Atai’nin kesik başını Paris’e gönderdiklerinde ben, gerçek kafatası avcılarının
kim olduğunu anladım. Henri Rochefort’un bana yazdığı mektupta yer alan ifade,
her şeyi açıklıyordu: “Versailles Hükümeti, yerlilere yamyamlık konusunda ders
verebilir.” […]
1879’un
başlarında yetkililer, benim Ducos Yarımadası’nı terk edip Noumea’ya gitmeme
izin verdiler.
Meslek
sahibi olanlara ve kendi geçimini sağlayabilenlere sınırlı bir hürriyet bahşediliyordu;
bu sayede ben, eğitmenlik görevimi sürdürmek için Noumea’ya gittim. Orada
sadece beyaz sömürgecilerin çocuklarına değil, ayrıca aralarında Daoumi’nin
erkek kardeşinin de bulunduğu Kanaklara da ders verdim.
Daoumi,
benim Yeni Kaledonya’da tanıdığım ilk Kanak’tı, dolayısıyla, en uygunu, onu
benim eğitmemdi. Daoumi ile yaptığımız ilk dersten sonra onu birçok kez görme fırsatı
buldum.
Avrupalıların
hayatıyla ilgili olarak tecrübe kazanmak amacıyla Ducos Yarımadası’nda bulunan
bir kantinde iş buldu ve onunla konuştuğumda, kendisinden bana Kanak
efsanelerinden bahsetmesini istedim ve o da bana sözcüklerin bir listesini
verdi. Benim payıma ise, bilmem gerektiğine inandığım önemli şeyleri anlatmak
düştü. Daoumi ve erkek kardeşi, bana birçok Kanak efsanesi anlattı.
Ayrıca
Daoumi’nin kardeşi ve ben, bizim açgözlülüğümüz ve sayısız yıkım aracımızla
yüzleşen silâhsız, eğitimsiz ırkının yakın geleceği hakkında da konuştuk.

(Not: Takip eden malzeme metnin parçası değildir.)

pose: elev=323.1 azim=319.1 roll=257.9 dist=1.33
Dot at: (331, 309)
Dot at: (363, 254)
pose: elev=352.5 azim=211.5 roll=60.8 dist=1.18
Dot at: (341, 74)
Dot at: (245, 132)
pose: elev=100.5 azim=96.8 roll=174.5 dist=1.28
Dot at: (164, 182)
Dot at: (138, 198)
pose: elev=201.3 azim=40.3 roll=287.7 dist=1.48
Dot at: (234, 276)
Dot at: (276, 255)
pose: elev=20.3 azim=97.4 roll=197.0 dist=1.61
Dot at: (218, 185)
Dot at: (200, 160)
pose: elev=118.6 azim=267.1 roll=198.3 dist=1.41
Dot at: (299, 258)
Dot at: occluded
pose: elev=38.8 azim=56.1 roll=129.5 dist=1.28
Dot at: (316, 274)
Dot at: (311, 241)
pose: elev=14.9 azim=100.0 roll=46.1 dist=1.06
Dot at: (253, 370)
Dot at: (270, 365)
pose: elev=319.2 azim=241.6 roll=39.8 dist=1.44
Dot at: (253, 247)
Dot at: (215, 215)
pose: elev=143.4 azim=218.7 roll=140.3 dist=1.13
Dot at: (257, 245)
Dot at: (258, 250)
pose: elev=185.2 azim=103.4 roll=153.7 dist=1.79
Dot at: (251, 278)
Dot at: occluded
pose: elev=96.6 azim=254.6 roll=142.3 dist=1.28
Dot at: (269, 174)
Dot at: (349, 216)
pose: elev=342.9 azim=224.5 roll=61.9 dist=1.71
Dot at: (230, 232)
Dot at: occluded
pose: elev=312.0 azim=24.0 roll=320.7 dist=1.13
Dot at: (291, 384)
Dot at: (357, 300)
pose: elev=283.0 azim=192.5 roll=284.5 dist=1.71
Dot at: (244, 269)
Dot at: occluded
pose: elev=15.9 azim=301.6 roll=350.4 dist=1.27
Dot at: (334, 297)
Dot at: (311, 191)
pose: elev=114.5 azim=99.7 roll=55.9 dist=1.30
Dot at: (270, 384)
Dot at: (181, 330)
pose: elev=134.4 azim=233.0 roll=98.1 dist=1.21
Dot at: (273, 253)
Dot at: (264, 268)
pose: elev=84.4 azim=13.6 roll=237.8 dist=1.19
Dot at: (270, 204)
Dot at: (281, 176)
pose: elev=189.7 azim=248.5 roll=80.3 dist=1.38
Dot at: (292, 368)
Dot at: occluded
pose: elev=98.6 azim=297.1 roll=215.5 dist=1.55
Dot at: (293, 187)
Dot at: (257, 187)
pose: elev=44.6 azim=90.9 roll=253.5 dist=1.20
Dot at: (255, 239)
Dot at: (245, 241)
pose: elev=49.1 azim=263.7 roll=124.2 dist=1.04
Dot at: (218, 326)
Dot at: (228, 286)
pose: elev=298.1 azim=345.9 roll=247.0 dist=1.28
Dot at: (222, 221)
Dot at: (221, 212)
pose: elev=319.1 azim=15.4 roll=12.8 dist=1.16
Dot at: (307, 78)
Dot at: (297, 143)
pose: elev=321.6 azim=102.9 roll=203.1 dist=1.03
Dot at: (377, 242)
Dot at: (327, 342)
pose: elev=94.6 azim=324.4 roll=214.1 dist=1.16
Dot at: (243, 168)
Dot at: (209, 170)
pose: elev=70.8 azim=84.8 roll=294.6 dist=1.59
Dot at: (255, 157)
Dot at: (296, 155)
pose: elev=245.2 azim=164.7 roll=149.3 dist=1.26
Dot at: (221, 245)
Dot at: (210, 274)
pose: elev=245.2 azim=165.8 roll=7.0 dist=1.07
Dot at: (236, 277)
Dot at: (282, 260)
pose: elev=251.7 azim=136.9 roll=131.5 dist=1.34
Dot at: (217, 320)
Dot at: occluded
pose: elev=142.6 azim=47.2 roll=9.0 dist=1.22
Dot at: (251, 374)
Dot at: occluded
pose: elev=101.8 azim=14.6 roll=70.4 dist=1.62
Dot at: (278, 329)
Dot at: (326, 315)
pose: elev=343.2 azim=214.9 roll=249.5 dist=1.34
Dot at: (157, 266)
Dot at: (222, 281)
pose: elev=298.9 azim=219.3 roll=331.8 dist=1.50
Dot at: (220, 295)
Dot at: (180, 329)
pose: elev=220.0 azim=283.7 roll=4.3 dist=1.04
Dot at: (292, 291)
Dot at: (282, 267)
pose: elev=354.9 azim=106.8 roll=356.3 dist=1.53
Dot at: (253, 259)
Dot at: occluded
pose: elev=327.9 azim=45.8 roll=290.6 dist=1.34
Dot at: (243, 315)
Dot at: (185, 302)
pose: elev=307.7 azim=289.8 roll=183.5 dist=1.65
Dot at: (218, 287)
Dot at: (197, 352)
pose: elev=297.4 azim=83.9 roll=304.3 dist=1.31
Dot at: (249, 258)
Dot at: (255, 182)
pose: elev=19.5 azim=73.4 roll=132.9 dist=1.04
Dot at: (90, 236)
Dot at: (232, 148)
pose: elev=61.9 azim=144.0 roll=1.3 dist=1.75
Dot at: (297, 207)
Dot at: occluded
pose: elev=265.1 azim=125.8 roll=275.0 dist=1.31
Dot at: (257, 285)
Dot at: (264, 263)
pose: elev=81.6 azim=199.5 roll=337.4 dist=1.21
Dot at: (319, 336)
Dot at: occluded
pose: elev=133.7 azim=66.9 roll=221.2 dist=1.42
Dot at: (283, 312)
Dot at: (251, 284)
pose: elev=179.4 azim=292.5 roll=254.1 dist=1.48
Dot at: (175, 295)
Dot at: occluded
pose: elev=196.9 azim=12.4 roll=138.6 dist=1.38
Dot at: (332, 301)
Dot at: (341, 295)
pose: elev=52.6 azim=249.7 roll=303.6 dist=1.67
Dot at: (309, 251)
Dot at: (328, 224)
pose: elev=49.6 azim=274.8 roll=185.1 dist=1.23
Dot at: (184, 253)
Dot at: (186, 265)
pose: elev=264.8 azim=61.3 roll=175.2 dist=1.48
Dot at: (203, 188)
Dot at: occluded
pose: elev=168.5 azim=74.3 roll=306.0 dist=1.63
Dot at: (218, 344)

Daoumi’nin kardeşindeki o yüce ve azimli aklı, cesur ve müşfik kalbi gördükten
sonra hangimizin kendi ırkı uğruna binlerce zorluğu aşarak yabancıların sunduğu
bilgiyi asimile edenin mi, yoksa gelişkin silâhlara sahip olup da böylesi
silâhlardan mahrum olanları imha eden beyazların mı üstün ırk olduğunu merak
ettim. Diğer ırkları bizim önümüzde eğdiren silâhlar, bizim üstünlüğümüzün
ispatı olamazlar. Eğer aslanlar, kaplanlar ve filler ansızın Avrupa’yı işgal
edip bize saldırsalardı, yıkıcı bir tufanın ardından bize üstün olduğu
görülürdü.
Louise Michel
[Kaynak: Rebel Lives: Louise Michel, Yayına Hz.: Nic Maclellan, Ocean Press, 2004, s. 93-96.]